El mayor terminal portuario del mundo supera los 40 millones de TEU y se posiciona como eje clave en la eficiencia y automatización del transporte marítimo.
El Puerto de Shanghái continúa consolidándose como el principal nodo del comercio marítimo global, tras superar nuevamente los 40 millones de TEU (contenedores estándar) movilizados anualmente, una cifra que lo mantiene muy por encima de cualquier otro puerto del mundo.
Este desempeño refleja no solo el crecimiento sostenido del comercio internacional, sino también el rol estratégico de China en las cadenas globales de suministro.
Escala, ubicación y conectividad
Ubicado en la desembocadura del río Yangtsé, el puerto conecta directamente con una de las regiones industriales más dinámicas del mundo, facilitando el flujo de mercancías entre centros de producción, distribución y mercados internacionales.
Actualmente, el puerto:
- Opera cerca de 350 servicios marítimos internacionales
- Se conecta con más de 700 puertos en más de 200 países y regiones
- Lidera la conectividad portuaria global desde hace más de una década
Estos factores consolidan su posición como un hub logístico de clase mundial.

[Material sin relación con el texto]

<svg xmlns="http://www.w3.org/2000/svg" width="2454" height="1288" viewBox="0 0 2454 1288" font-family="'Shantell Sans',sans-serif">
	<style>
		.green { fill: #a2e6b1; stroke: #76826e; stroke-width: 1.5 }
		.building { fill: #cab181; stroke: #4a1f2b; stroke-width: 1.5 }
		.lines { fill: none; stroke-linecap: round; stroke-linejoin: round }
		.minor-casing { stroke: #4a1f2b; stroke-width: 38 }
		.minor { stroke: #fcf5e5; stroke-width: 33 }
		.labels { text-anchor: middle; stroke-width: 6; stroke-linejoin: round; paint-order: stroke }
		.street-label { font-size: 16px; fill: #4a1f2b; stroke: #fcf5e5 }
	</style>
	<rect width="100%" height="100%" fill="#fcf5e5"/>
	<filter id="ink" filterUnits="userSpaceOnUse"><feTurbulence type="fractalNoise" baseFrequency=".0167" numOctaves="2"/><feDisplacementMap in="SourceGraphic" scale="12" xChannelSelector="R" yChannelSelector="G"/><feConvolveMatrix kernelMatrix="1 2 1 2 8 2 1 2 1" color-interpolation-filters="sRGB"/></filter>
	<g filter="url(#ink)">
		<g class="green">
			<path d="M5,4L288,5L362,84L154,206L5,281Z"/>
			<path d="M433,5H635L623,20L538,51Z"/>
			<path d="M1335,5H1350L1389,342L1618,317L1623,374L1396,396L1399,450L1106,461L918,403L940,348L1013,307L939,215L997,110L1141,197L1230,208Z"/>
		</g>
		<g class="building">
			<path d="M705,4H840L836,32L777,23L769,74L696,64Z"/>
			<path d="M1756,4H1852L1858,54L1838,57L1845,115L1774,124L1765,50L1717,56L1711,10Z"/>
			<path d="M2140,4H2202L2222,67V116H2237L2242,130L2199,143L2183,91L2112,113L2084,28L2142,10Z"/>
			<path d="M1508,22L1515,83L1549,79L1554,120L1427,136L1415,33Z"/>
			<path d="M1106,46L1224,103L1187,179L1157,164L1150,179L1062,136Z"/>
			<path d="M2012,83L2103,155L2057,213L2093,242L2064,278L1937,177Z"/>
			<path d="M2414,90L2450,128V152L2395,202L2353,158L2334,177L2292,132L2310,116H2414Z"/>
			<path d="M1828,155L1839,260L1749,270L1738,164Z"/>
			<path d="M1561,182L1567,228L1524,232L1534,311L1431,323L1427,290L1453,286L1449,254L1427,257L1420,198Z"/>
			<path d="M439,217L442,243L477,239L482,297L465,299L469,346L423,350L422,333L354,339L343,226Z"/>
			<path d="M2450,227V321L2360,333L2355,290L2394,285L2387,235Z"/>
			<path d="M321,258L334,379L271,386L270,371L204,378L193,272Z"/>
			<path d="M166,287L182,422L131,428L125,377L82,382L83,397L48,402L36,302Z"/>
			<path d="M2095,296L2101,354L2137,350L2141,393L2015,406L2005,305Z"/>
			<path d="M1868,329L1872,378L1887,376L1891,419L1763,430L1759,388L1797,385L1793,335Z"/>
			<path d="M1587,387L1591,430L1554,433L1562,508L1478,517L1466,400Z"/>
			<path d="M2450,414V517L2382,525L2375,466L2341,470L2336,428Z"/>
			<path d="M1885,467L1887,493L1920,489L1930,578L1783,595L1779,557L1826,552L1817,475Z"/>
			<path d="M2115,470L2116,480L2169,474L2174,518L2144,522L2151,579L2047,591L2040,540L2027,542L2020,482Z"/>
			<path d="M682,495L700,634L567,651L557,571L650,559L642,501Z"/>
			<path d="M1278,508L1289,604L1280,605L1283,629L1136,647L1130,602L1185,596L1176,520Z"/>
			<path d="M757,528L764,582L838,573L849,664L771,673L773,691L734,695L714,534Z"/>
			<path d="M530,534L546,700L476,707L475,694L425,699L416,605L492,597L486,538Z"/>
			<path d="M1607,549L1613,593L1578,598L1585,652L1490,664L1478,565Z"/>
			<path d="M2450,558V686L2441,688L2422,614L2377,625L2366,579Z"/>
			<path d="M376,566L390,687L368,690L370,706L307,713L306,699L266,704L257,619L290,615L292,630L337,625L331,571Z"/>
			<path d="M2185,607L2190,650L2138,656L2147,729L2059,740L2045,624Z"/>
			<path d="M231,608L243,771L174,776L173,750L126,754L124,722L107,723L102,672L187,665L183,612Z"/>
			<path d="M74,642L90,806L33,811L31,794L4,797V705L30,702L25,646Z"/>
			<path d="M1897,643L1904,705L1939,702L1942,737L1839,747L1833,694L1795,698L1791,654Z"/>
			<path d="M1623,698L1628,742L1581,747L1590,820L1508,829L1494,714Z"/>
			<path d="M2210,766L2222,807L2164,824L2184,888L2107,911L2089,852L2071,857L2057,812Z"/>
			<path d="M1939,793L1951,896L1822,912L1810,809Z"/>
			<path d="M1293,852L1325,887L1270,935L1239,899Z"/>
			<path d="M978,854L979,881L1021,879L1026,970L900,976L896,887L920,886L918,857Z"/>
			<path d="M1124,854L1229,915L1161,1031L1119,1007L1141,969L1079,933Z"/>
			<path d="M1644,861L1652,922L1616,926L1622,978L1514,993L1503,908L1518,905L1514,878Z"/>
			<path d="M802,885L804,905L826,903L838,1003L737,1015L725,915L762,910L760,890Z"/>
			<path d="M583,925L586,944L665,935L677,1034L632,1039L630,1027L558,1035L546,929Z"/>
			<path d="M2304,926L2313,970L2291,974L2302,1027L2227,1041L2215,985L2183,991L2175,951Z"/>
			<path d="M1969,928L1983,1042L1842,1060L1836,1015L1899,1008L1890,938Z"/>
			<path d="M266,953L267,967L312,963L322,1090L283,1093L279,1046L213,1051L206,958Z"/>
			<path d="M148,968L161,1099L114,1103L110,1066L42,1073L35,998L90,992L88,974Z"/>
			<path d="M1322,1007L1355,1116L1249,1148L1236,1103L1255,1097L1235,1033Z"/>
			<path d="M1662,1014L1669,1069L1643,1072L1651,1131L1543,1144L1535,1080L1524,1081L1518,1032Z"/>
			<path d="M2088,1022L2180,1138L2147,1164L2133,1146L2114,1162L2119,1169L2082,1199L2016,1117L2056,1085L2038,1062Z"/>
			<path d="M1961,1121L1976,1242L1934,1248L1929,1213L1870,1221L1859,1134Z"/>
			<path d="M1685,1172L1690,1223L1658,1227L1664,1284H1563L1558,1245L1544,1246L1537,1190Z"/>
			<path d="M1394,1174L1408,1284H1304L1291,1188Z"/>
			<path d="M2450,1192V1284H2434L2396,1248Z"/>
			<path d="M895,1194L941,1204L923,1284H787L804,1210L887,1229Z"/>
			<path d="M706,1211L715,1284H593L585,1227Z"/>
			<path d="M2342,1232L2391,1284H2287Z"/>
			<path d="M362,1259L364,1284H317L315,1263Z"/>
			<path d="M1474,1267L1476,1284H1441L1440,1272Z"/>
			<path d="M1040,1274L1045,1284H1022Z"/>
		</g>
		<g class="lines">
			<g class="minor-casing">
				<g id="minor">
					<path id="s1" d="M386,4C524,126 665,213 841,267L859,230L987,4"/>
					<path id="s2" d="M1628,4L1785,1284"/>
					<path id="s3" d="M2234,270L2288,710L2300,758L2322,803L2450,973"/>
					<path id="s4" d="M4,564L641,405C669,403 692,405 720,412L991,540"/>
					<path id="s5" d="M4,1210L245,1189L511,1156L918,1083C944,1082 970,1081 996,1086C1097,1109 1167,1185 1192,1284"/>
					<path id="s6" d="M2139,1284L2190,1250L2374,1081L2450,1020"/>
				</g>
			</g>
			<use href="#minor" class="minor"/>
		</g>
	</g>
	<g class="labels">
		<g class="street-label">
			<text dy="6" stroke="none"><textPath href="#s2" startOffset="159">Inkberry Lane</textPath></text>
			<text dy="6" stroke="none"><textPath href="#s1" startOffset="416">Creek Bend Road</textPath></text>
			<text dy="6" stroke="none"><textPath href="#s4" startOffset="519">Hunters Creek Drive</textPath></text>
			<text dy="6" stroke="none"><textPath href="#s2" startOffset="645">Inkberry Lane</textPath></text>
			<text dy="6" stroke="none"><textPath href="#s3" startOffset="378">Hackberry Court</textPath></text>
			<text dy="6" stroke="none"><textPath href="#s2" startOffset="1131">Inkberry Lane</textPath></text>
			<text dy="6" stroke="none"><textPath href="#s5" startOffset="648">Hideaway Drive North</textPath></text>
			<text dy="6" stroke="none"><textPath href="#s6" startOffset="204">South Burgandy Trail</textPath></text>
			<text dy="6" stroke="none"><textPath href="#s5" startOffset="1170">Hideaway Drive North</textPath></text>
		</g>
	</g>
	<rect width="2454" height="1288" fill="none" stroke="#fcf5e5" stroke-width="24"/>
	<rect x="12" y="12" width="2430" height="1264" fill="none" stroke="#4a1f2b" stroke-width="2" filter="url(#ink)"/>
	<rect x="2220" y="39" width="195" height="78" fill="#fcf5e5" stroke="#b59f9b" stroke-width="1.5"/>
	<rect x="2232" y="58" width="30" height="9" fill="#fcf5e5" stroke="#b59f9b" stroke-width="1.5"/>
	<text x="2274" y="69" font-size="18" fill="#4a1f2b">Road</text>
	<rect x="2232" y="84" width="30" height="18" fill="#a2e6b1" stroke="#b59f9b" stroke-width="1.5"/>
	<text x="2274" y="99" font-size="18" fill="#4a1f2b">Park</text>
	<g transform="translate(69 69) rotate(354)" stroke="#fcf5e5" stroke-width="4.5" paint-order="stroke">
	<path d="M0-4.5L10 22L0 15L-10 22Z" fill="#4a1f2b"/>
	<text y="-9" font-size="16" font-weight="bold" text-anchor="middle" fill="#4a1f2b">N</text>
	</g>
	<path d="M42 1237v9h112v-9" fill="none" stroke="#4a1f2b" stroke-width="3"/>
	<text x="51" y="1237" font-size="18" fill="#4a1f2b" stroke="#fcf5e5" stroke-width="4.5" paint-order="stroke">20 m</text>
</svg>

Automatización y eficiencia operativa
Más allá del volumen, el Puerto de Shanghái destaca por su transformación tecnológica. Sus terminales incorporan procesos altamente automatizados, con grúas operadas digitalmente, vehículos autónomos y sistemas inteligentes de gestión logística.
Esta infraestructura permite reducir tiempos de operación, optimizar costos y minimizar errores, elevando los estándares de eficiencia en el transporte marítimo global.
El puerto de Yangshan, uno de sus principales componentes, ha liderado el Índice Global de Rendimiento de Puertos de Contenedores (CPPI), reafirmando su nivel de competitividad.
Impacto en el comercio global
El liderazgo del Puerto de Shanghái evidencia cómo la infraestructura logística se ha convertido en un factor determinante en la competitividad de los países. Su capacidad para adaptarse a crisis logísticas, cambios en rutas comerciales y tensiones geopolíticas ha permitido sostener su protagonismo en el comercio mundial.
Además, su integración con redes ferroviarias y fluviales amplía su alcance más allá del transporte marítimo, fortaleciendo su rol como plataforma integral de comercio exterior.
Perspectiva
El caso de Shanghái confirma que el futuro del comercio global estará cada vez más vinculado a la eficiencia logística, la automatización y la conectividad. En ese escenario, los grandes hubs portuarios seguirán marcando el ritmo del intercambio internacional.